Fustrated and fucked up
September 21, 2012The only regret that i had ever made in my life, was choosing temasek secondary school.
My prelims results was horrendous and i was disheartened and my hopes shattered when i've received my last paper, which is physics that i had put in my effort, heart and soul into it. I can't believe that i've failed a subject that im most confident in. It literally crushed my heart and the burning passion inside me had went away and sorrow overwhelmed me.
When i say that my results are atrocious, i really mean it. I've got C5 for everything, C6 for physics, and F9 for chemistry.
Whats worse is when your teachers starts to doubt you and accusing you of not studying, and even persuading you time and again to drop to combine science when you had down right made your choice of keeping it. It is disgraceful for being singled out every fucking FTCT to waste time doing SHIT like persuading you to drop to combine science and lecturing you how bad your results are. Shut up, I know that my results arent fantastic, but who are you to look down on me like that and take away my pure sciences? You would always say that the chances of getting A1 for combine science is higher blah blah blah and brain wash you into taking combine science. but NO. I strongly believe that i will, and i WILL, get A1 for my physics and i wont sacrifice that for anything else in the world.

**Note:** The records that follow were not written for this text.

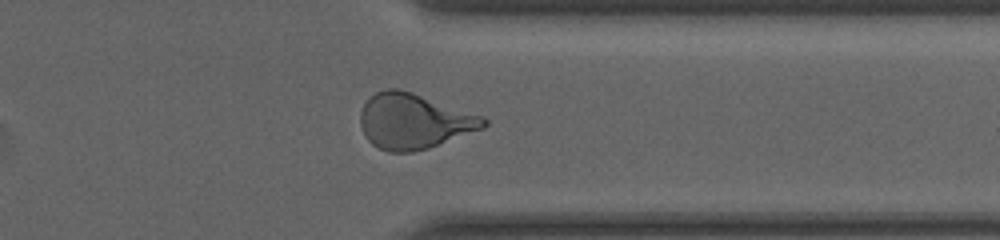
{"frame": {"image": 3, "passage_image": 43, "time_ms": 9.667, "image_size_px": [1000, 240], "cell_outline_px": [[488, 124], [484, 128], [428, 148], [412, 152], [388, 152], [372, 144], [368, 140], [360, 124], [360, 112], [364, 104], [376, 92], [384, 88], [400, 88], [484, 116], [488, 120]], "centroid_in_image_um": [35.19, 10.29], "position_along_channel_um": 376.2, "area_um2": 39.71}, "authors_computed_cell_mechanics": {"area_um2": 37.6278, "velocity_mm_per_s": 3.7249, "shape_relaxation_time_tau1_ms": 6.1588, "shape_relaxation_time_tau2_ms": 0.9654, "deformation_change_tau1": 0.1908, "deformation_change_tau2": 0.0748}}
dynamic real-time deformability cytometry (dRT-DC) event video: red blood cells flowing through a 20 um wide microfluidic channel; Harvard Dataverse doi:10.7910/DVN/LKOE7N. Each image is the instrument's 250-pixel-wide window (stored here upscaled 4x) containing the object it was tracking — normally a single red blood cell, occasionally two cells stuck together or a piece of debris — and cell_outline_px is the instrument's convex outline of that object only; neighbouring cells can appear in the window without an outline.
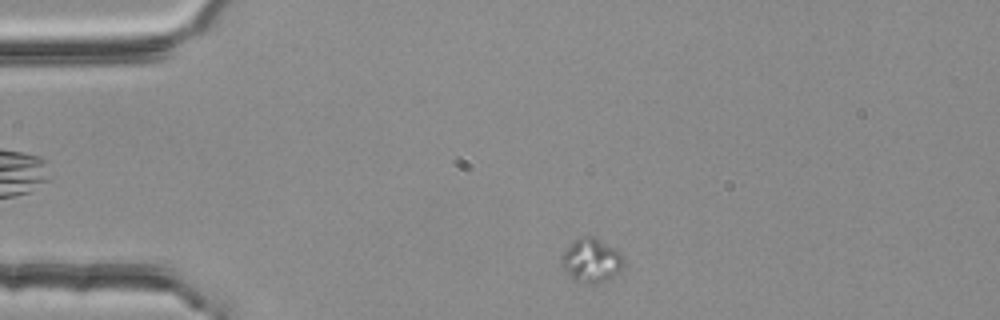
{"species": "common noctule bat (a hibernating species)", "species_latin": "Nyctalus noctula", "temperature_condition": "room temperature", "stored_images_in_passage": 4, "camera_frame_rate_fps": 3000, "um_per_image_px": 0.085, "animal": {"sex": "female", "body_mass_g": 25.1}, "frame": {"image": 1, "passage_image": 4, "time_ms": 1.0, "image_size_px": [1000, 320], "cell_outline_px": [[624, 268], [608, 280], [596, 284], [588, 284], [572, 280], [560, 264], [560, 256], [572, 240], [580, 236], [592, 236], [616, 248], [624, 256]], "centroid_in_image_um": [50.26, 22.14], "position_along_channel_um": 34.7, "area_um2": 16.47}}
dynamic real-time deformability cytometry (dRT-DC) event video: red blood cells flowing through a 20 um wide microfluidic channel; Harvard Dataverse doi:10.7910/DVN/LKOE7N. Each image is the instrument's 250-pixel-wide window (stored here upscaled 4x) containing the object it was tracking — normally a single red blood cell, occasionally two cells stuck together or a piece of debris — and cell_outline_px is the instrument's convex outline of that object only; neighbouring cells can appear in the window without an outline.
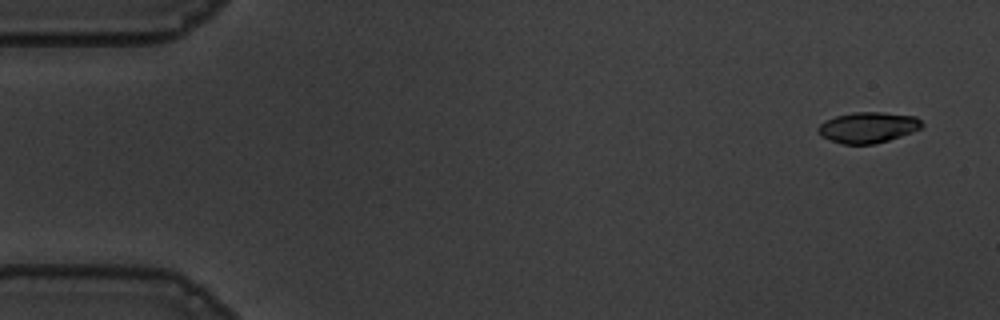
{"species": "common noctule bat (a hibernating species)", "species_latin": "Nyctalus noctula", "temperature_condition": "warm", "stored_images_in_passage": 12, "camera_frame_rate_fps": 3000, "um_per_image_px": 0.085, "animal": {"sex": "male", "body_mass_g": 19.5, "forearm_length_mm": 54.6}, "frame": {"image": 1, "passage_image": 3, "time_ms": 0.667, "image_size_px": [1000, 320], "cell_outline_px": [[924, 124], [920, 128], [912, 132], [888, 140], [872, 144], [844, 144], [820, 136], [816, 128], [820, 124], [836, 116], [852, 112], [880, 112], [916, 116]], "centroid_in_image_um": [73.78, 10.82], "position_along_channel_um": 11.2, "area_um2": 18.44}}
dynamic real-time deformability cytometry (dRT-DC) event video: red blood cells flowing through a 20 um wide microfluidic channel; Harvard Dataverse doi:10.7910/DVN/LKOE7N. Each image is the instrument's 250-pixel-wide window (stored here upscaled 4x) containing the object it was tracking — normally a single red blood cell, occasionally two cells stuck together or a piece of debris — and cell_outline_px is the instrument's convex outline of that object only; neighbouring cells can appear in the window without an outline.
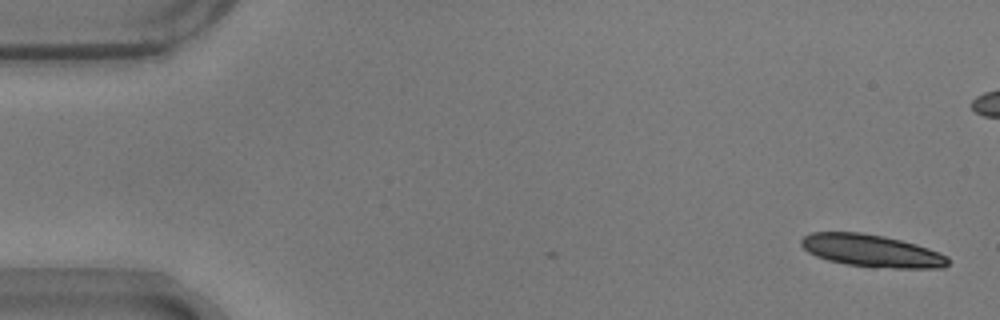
{"species": "common noctule bat (a hibernating species)", "species_latin": "Nyctalus noctula", "temperature_condition": "warm", "stored_images_in_passage": 3, "camera_frame_rate_fps": 3000, "um_per_image_px": 0.085, "animal": {"sex": "male", "body_mass_g": 17.9}, "frame": {"image": 1, "passage_image": 1, "time_ms": 0.0, "image_size_px": [1000, 320], "cell_outline_px": [[948, 264], [944, 268], [872, 268], [844, 264], [828, 260], [816, 256], [808, 252], [800, 244], [800, 240], [804, 236], [812, 232], [860, 232], [884, 236], [916, 244], [940, 252], [948, 256]], "centroid_in_image_um": [74.09, 21.32], "position_along_channel_um": 10.9, "area_um2": 27.98}}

And please, instead of lecturing and making us feel bad, why not let us STUDY AND STOP WASTING OUR TIME. When ive given you my answer as a no, i mean it and you jolly well just suck it up and stop asking me again and again.
The school system is totally fucked. I dont see whats so awesome about temasek, but rather a school that manipulates people into people whom they want you to be. Im a very egoistic person and i cant stand being looked down by people and being pitied. Yes, i am arrogant but i can't change it. As much as i want to, it is who i am and it is because of my persistence and strong will that im able to push myself to do the impossible even though i clearly know that im pushing myself too hard. This is the burning flame in me that keeps me going and press on even though they are at times of giving up. I want a 6 points in O levels so bad, so bad that i often cry myself to bed because of the overwhelming stress. I know that im not smart, and it is unattainable. However, i would not give up trying until i've given it my all. I would not go down without a fight. This is something that differentiates me from the others, but sometimes it can be a torture because of the constant disappointments and failures that i've faced. I still fight, i will fight till the very end no matter how many times im being knocked down. It's not easy being someone who studies conscientiously but yet yields fucked up results.
Imagine being told that you aren't able to take A math because you've failed your maths ever since secondary two. Imagine being kicked out from higher chinese that you've spent your last 3 years devoting your blood, soul and 2 hours extra lessons just to take hcl and had gotten a C5. Imagine retaking it again and getting a B3. Same goes to my maths and physics. Ive pumped it so much effort, yet the results dont show. When i mean it doesnt show, i really mean Cs. It really frightens me as sometimes i am so close to giving up but held on after so much setbacks in my secondary school life. Failure stabbed me countless times repeatedly, and it took me a lot of courage and resilience to stand up again and face my fears and overcoming my obstacles; its not easy.
I really, really do hope that the day i receive my O level results, I will see a beautiful 'L1R5: 6' on my paper.
I wouldn't be able to pull through this tough week without the moral support from my friends like freda, for always being there for me and going consultations with me every single day. Serena, who constantly encouraged me and reminds me that i am a strong woman and taught me how to face my fears. And yunhan, for always being the punching bag for me whenever i explode and act impulsively because of my pet up fustrations and anger.
And, im really sorry for the outburst, but what im really trying to tell all of you that you are very fortunate to have decent grades and not getting chased by teachers everyday to demoralize you and remind you how awful you are and persuading to drop to combine science. I understand where all of you are coming from, but i really hate it when you whine on and on and on about your 'poor' results in front of me. I just really hope that all of you wake up and be thankful for it. Im sorry.